La rencontre est entre Jérôme Bel, qui a une certaine notoriété à Bangkok, sans que le danseur thaïlandais Pichet Klunchum, le second protagoniste, ne sache vraiment pourquoi. Et le jeu va consister en un échange verbal et chorégraphique entre un des acteurs les plus controversés de la culture contemporaine occidentale et ce professionnel réputé de la danse Khôn, danse royale traditionnelle dont les codes sont aussi multiséculaires qu’immuables et dont Jérôme Bel ignorait tout en arrivant à Bangkok en 2005.

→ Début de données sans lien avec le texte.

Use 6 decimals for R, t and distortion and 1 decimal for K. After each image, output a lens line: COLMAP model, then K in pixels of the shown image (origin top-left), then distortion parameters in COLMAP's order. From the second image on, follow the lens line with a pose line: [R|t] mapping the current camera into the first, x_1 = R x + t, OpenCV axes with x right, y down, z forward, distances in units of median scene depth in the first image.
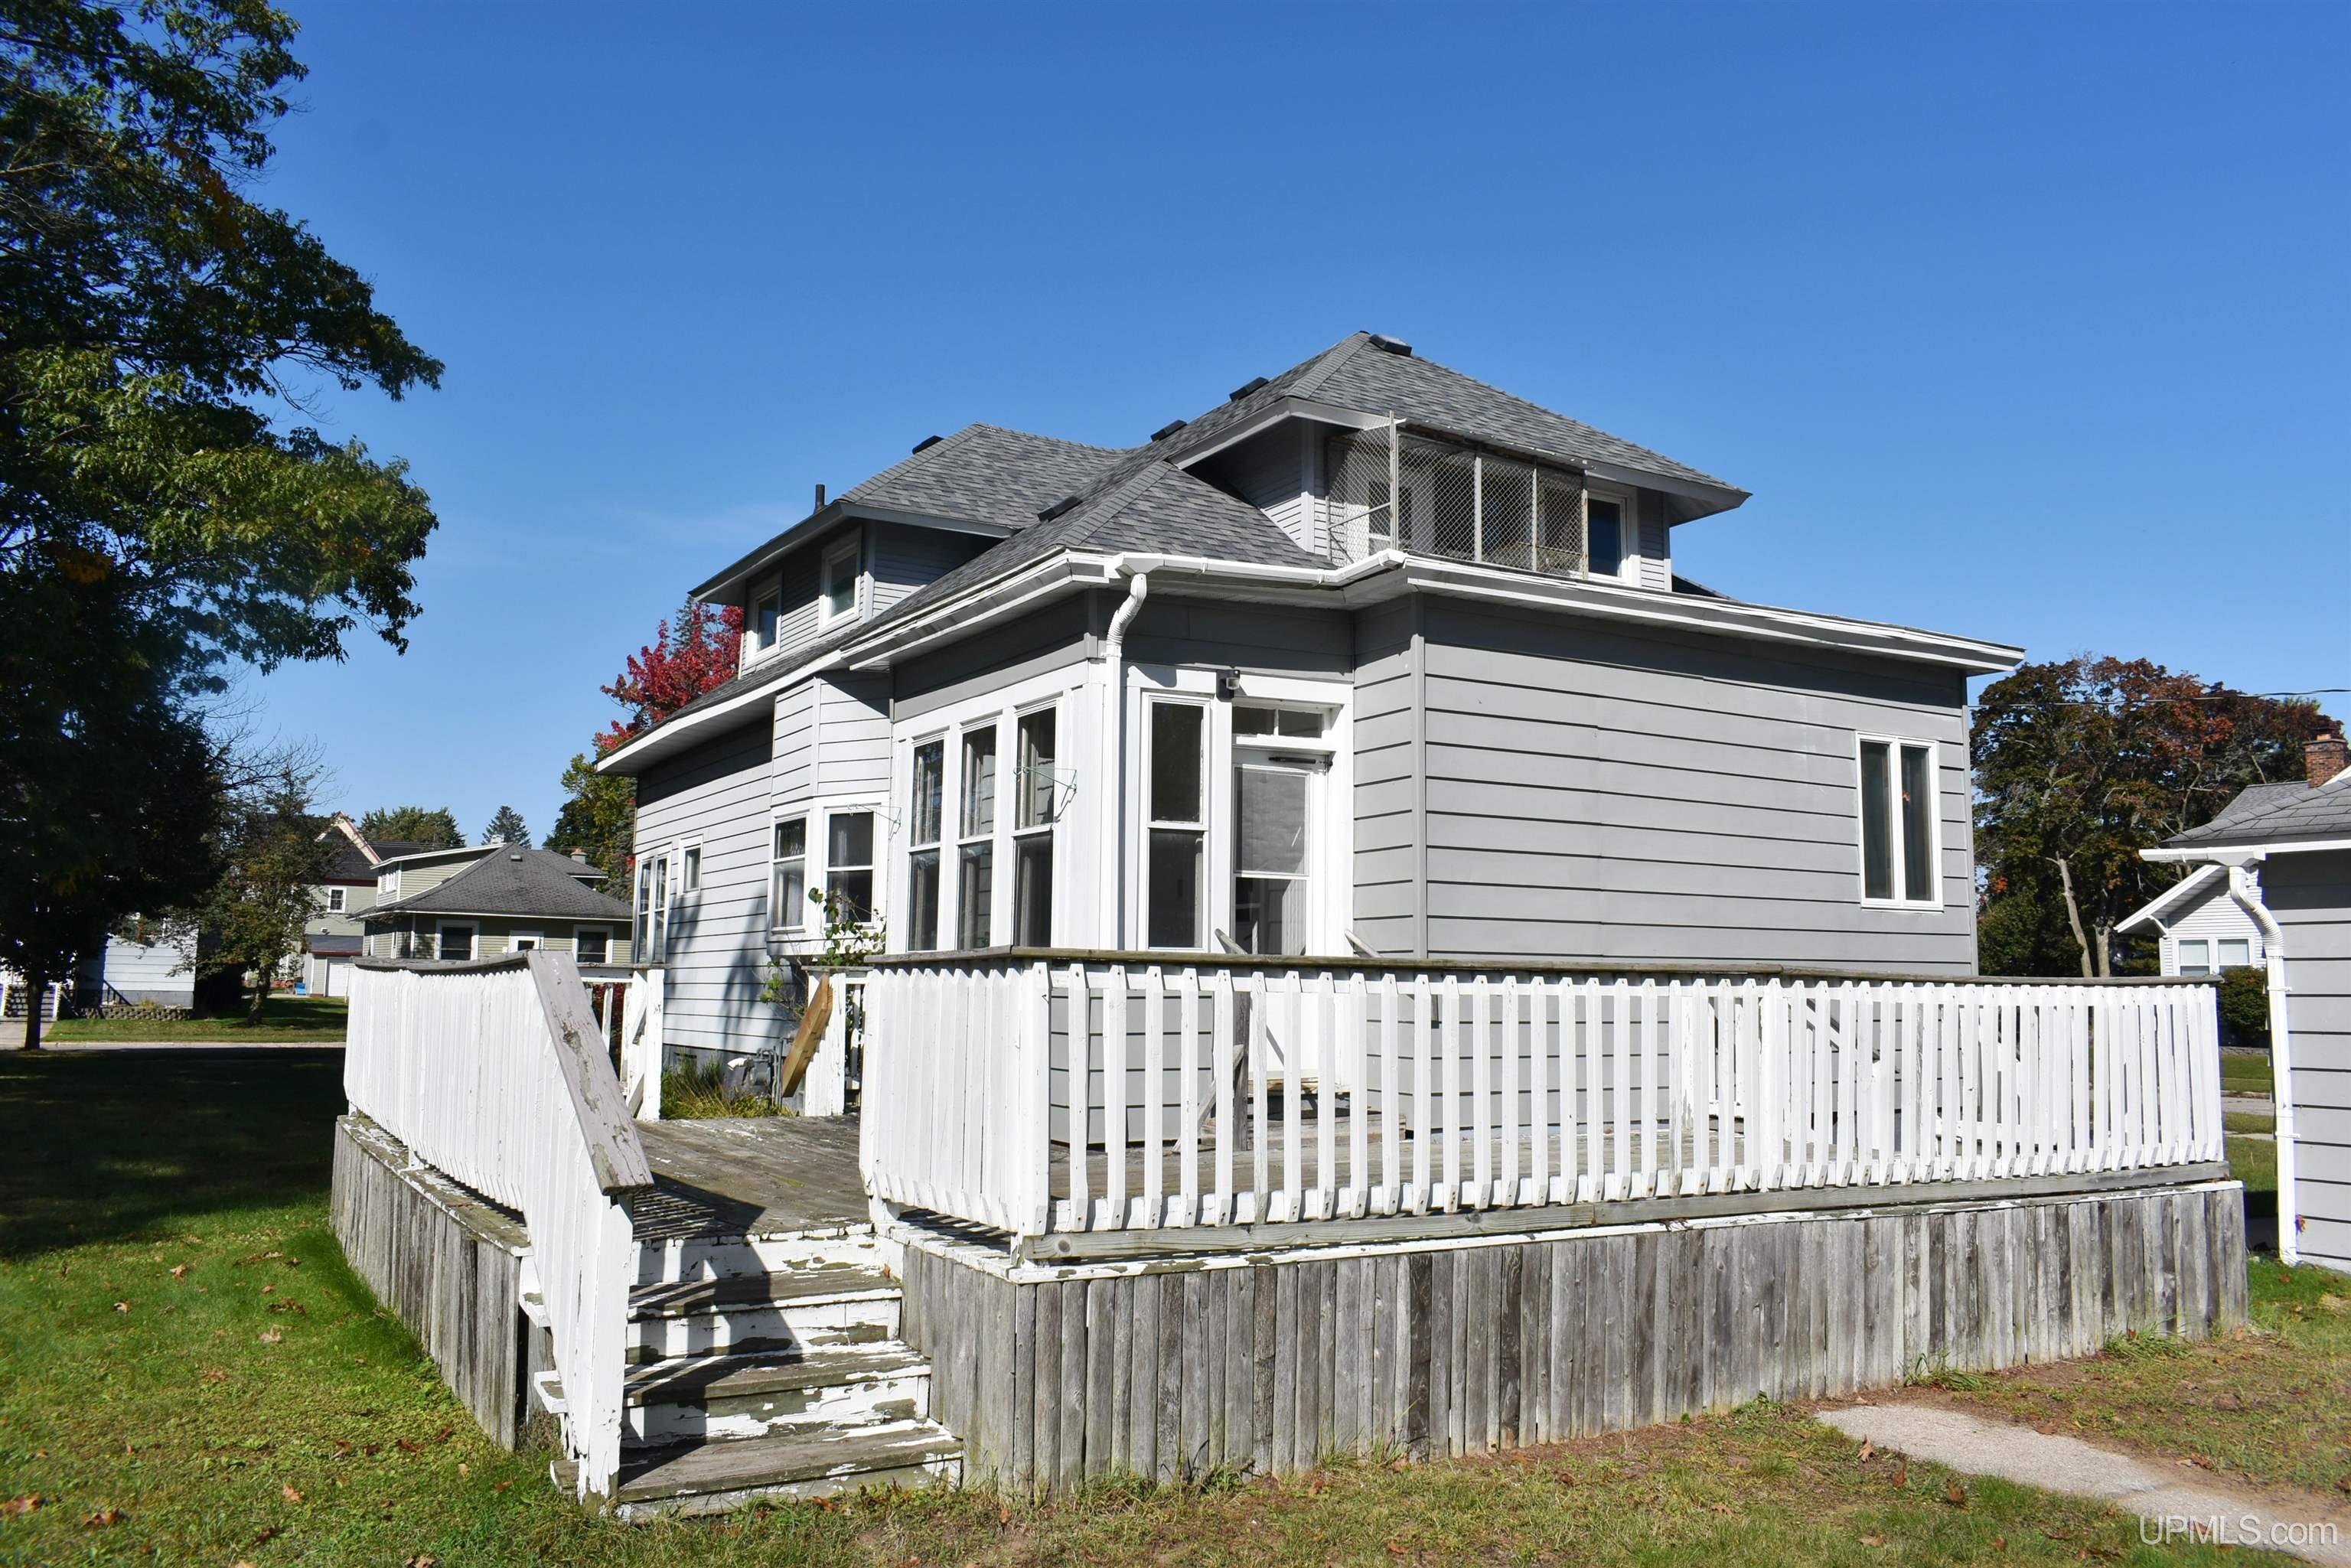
lens RADIAL K [[1833.5, 0, 1178.1], [0, 1833.5, 780.8], [0, 0, 1]] dist [-0.011517, -0.002398]
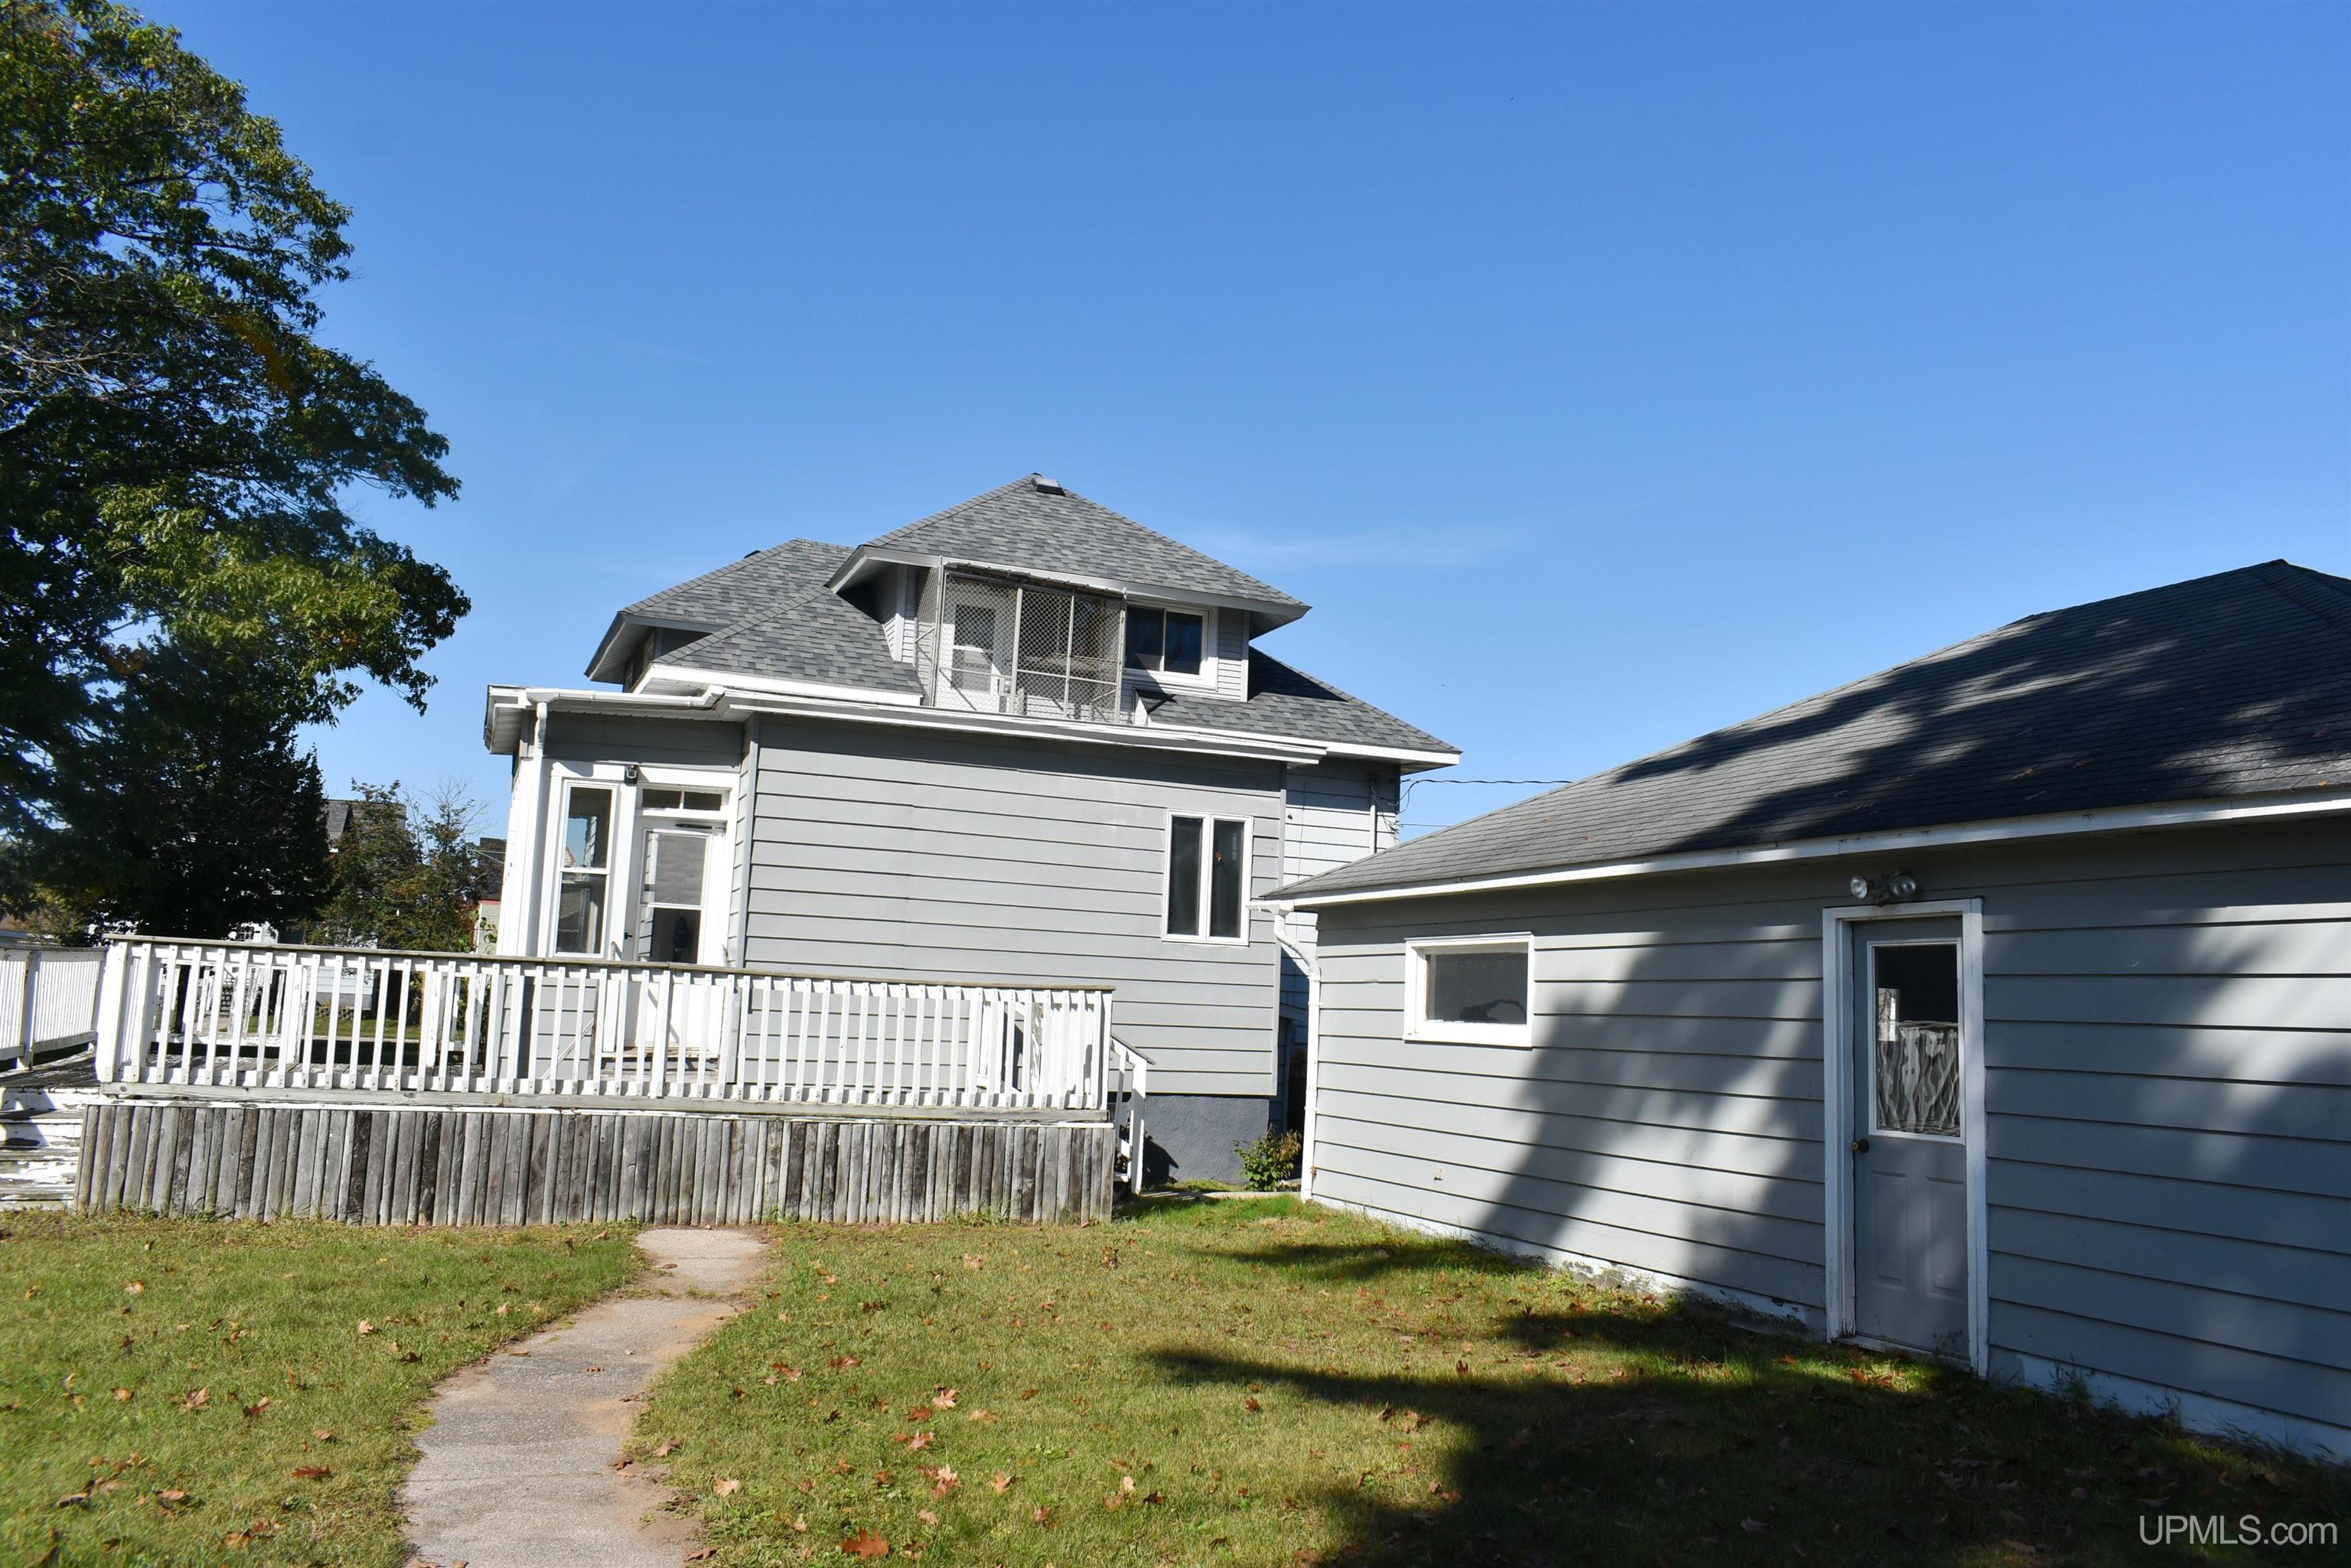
lens RADIAL K [[1866.6, 0, 1178.7], [0, 1866.6, 777.1], [0, 0, 1]] dist [-0.012137, 0.010049]
pose [[0.988210, 0.011620, -0.152663, 0.676556], [-0.014764, 0.999701, -0.019477, -0.027756], [0.152391, 0.021501, 0.988086, -0.397576]]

Jérôme Bel ouvre le feu à sa façon, commençant avec les présentations formelles et des questions dont la fausse naïveté pourrait déstabiliser un esprit moins structuré que cet Asiatique au mental d’acier. Petit à petit, il mène très habilement Pichet Klunchun a exposer en quoi consiste le Khôn, exemples à l’appui, lui faisant détailler ce que cet art dans le quel tout est codifié, la position des mains, pieds, membres, tête, l’ouverture de l’angle de l’œil, comporte de sens, de signifiant. Il obtient même du danseur qu’il fasse une chose tout à fait «anormale» qui est de déclamer en dansant ce que le narrateur qui est sur scène raconte au public pour lui permettre de comprendre une tradition aujourd’hui totalement perdue. Tour à tour homme, femme, dragon, singe, Klunchun crée personnages et situations fascinantes que Bel observe, admire et commente à sa façon toujours ironique.

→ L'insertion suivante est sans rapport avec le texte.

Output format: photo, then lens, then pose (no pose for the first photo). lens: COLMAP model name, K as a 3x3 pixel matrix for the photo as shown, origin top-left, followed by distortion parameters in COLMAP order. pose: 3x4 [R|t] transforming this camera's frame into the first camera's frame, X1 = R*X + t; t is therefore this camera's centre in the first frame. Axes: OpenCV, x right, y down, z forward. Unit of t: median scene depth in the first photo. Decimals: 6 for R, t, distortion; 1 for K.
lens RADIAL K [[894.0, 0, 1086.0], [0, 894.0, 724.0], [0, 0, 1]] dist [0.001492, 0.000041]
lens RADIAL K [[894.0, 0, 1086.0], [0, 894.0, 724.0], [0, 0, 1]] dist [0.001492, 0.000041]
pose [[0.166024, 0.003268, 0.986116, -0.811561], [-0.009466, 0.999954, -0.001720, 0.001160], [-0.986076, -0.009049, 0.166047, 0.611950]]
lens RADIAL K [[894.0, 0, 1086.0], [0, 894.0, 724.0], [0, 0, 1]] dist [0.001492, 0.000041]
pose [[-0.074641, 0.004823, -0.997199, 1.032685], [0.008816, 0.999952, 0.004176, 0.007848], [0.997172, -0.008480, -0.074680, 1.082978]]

Puis le jeu repart en boomerang et c’est Klunchun qui interroge Bel, lequel ne se laisse pas déstabiliser non plus par des questions au contenu plus cartésien, mathématique et matériel. Il explique qu’au contraire, ex-danseur classique, il n’a pas supporté longtemps le jeu des codes académiques et s’en est retiré pour se consacrer par des lectures aussi surprenantes que variées à une recherche sur le sens de la représentation théâtrale. Et de repartir à zéro pour rechercher à surprendre un public par une représentation sur scène de ce à quoi il ne s’attendait pas: tout ce que l’on sait de Bel et que l’on admire ou rejette. La partie la plus comique du spectacle est quand Bel explique à Klunchun, incrédule devant une démonstration de ce que Bel offre à son public (une quasi-immobilité suive de quelques contorsions sur une chanson «pop»), le système de la création contemporaine subventionnée dans nos pays occidentaux et à quoi s’expose son public (en cela le choix du lieu de la reprise de ce spectacle est parfaitement approprié). «Et le public ne demande jamais qu’on lui rende son argent?» questionne Klunchun interloqué. «Si parfois, mais je ne les rembourse jamais!» répond malicieusement Bel «car ils ont payé pour assister à une création d’art contemporain et ce public ne vient pas pour voir ce qu’il connaît déjà».


Le miracle, on l’a dit, est que l’on croit vraiment à la spontanéité de ce qui est un spectacle qui se répète et c’est l’art des protagonistes et la magie de la scène qui opèrent pour faire de ces quasi deux heures une des plus passionnantes réflexions sur la danse et l’art en général.